** Opening RECORDS FOR THE EXERCISE block **

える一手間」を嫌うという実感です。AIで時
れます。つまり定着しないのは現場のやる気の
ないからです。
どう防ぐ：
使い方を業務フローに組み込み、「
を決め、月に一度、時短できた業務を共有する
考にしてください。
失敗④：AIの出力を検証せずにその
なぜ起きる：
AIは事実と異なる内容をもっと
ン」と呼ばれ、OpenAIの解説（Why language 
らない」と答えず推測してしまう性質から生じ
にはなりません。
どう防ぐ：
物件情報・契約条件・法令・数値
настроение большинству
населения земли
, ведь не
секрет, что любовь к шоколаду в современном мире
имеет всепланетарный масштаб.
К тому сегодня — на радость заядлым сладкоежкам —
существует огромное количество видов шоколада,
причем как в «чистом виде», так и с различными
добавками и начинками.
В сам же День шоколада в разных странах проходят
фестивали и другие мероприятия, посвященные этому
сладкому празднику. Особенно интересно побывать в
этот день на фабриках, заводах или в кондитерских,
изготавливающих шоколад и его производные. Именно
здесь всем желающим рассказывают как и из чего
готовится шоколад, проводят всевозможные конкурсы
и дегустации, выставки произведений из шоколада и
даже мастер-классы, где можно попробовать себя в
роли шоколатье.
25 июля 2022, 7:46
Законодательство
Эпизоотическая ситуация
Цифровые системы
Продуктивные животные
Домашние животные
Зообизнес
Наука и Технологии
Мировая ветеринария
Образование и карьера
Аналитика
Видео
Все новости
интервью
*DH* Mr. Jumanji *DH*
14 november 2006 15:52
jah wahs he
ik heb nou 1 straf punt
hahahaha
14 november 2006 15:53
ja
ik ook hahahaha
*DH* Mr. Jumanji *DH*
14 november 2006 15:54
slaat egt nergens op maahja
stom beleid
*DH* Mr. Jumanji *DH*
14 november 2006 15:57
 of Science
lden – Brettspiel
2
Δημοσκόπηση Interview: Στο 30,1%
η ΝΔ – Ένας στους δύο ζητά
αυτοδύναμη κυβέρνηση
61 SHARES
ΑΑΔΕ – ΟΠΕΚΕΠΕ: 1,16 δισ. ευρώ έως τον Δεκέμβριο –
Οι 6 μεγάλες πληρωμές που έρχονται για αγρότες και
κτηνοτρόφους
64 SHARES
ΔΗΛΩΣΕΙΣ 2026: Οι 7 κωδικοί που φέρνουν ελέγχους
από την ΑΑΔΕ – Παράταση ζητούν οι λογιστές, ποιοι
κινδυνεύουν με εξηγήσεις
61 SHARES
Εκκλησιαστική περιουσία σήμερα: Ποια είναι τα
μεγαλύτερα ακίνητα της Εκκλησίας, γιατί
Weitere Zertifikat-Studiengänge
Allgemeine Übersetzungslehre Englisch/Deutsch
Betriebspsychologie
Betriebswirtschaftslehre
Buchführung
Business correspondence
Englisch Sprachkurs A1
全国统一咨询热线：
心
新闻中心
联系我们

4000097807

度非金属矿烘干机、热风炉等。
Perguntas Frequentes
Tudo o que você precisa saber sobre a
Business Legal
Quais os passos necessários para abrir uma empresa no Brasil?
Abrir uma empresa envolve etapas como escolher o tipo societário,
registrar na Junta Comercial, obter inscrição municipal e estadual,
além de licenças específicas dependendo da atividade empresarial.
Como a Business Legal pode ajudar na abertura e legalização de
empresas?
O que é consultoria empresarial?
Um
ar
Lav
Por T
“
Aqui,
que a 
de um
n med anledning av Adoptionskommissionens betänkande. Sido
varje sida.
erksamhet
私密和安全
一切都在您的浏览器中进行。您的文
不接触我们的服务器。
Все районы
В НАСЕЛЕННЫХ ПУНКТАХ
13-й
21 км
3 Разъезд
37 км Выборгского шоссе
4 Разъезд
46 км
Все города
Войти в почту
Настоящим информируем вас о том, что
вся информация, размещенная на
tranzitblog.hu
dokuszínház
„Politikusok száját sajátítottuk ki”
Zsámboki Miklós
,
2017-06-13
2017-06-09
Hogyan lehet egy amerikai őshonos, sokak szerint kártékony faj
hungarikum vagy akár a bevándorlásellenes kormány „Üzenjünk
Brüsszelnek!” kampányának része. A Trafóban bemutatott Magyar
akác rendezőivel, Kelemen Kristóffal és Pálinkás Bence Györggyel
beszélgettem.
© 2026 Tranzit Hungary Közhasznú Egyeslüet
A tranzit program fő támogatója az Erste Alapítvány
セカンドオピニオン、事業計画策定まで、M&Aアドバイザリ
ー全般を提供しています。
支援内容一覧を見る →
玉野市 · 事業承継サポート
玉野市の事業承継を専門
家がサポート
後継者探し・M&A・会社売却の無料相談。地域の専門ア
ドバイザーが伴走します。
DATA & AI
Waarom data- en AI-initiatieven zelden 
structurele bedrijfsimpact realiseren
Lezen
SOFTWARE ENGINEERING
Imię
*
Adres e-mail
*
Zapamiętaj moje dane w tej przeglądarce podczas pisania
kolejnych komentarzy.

** Closing RECORDS FOR THE EXERCISE block **

**TRY IT**
Return exactly what appears above, from the first line of the entries to the line with "секрет, что любовь", inclusive.

**THE COMPLETED TASK**
える一手間」を嫌うという実感です。AIで時
れます。つまり定着しないのは現場のやる気の
ないからです。
どう防ぐ：
使い方を業務フローに組み込み、「
を決め、月に一度、時短できた業務を共有する
考にしてください。
失敗④：AIの出力を検証せずにその
なぜ起きる：
AIは事実と異なる内容をもっと
ン」と呼ばれ、OpenAIの解説（Why language 
らない」と答えず推測してしまう性質から生じ
にはなりません。
どう防ぐ：
物件情報・契約条件・法令・数値
настроение большинству
населения земли
, ведь не
секрет, что любовь к шоколаду в современном мире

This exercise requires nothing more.